I came across this today on the Dan Pink blog, which in turn took the quote from a book called See New Now by Jerry de Jaager and Jim Ericson.  This very idea has led to the success of ventures such as Innocentive, a website that lets you tap into the skills of a wide range of individuals, with the result that many of their problems are solved by people working outside of the area of their day job.

All of which makes yesterdays announcement that recruiters are implicitely discriminating against candidates based on the ethnicity of their names.  We're living in a knowledge economy where competition comes from around the world.  Whilst this poses many risks to your prosperity it also offers an incredible array of opportunities too.  The key however is to tap into talent from as far and wide as you can.  It's so common to only hire people in our own image but leaving aside the dubious ethical stance such a practice takes, it is stifling your business like never before.

Taking lessons from nature

Nature has evolved into the wonderfully complex system in large part because of this diversity.  At a genetic level we're not all clones due to the high risk of disease wiping out a species as a result of genetic conformity.  A 2007 study conducted by the National Science Foundation found that genetic diversity and biodiversity are dependent upon each other - that diversity within a species is necessary to maintain diversity among species, and vice versa.
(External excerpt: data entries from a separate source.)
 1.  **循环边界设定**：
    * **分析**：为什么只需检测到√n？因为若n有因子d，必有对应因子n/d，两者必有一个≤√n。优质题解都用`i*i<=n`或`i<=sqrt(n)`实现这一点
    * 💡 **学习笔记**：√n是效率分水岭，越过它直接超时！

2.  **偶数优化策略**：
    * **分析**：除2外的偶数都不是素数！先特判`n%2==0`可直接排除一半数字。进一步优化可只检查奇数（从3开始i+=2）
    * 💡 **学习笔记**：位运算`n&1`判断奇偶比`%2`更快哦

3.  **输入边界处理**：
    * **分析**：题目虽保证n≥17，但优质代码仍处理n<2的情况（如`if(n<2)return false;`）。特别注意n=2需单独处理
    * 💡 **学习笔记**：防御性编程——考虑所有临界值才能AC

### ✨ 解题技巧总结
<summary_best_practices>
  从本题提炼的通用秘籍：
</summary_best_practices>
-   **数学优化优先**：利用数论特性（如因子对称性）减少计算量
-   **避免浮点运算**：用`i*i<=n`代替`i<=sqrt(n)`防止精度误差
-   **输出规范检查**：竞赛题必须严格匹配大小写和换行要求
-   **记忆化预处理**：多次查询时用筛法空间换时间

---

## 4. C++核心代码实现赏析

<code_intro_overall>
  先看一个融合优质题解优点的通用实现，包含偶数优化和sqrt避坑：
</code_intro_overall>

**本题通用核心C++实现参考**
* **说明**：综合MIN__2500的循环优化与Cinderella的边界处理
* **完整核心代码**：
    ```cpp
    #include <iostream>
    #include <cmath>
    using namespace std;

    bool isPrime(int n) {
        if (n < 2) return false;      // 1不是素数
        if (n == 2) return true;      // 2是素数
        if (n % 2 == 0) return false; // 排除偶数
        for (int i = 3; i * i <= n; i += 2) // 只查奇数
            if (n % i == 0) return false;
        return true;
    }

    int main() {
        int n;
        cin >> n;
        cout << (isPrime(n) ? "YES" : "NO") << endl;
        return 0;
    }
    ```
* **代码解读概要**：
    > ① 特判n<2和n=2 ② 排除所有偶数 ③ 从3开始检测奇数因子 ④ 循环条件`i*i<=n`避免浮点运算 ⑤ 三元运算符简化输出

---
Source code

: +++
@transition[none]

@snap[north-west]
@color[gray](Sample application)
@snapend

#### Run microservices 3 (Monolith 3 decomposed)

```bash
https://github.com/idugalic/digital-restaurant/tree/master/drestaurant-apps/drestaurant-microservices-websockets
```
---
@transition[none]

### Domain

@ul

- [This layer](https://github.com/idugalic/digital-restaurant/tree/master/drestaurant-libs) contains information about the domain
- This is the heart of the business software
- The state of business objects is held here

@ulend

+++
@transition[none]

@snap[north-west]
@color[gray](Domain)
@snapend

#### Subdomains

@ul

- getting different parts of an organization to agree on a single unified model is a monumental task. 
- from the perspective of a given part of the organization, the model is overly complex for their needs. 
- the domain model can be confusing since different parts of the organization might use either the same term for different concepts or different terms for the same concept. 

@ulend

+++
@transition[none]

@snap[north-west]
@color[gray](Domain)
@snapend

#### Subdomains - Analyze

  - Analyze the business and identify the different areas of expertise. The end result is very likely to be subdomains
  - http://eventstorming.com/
The importance of diversity in nature is most when change occurs.  A species with a large degree of diversity will have a much better chance of finding a best fit within this new environment, and it is just the same in the corporate world.

How diverse is your team?  What do you do to encourage diversity of opinion?

Comments

Absolutely agree.Our team and work environment has huge diversity-age, culture, background etc-and we are the better for it.

Innocentive looks like a pretty good idea. Often it's expensive and thus tricky to surround oneself with experts of unrelated fields.

Thank you for mentioning our book! We’ve made it possible for your readers here to download for free the section of the book where that innovation reference appears. They can do that by going to our website, http://www.seenewnow.com, clicking where it says “Click to Look Inside,” and then scrolling down to the eighth item, “The Louis Armstrong Effect,” and clicking on the image there. When the pdf opens, they can read it onscreen and save it to their computers. The file will be available for this free downloading until November 15.

Jerry de Jaager

Hi Jerry, thanks for the heads up.

My pleasure, Adi -- thanks for the great, thoughtful blog you have here!